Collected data
________________

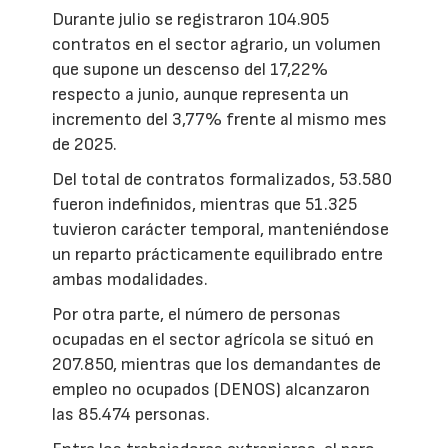
Durante julio se registraron 104.905
contratos en el sector agrario, un volumen
que supone un descenso del 17,22%
respecto a junio, aunque representa un
incremento del 3,77% frente al mismo mes
de 2025.
Del total de contratos formalizados, 53.580
fueron indefinidos, mientras que 51.325
tuvieron carácter temporal, manteniéndose
un reparto prácticamente equilibrado entre
ambas modalidades.
Por otra parte, el número de personas
ocupadas en el sector agrícola se situó en
207.850, mientras que los demandantes de
empleo no ocupados (DENOS) alcanzaron
las 85.474 personas.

________________

Which lines run from the one containing "respecto a junio, aunque representa un" to the end of the records? Transcribe exactly those, both ends included.

REPLY
respecto a junio, aunque representa un
incremento del 3,77% frente al mismo mes
de 2025.
Del total de contratos formalizados, 53.580
fueron indefinidos, mientras que 51.325
tuvieron carácter temporal, manteniéndose
un reparto prácticamente equilibrado entre
ambas modalidades.
Por otra parte, el número de personas
ocupadas en el sector agrícola se situó en
207.850, mientras que los demandantes de
empleo no ocupados (DENOS) alcanzaron
las 85.474 personas.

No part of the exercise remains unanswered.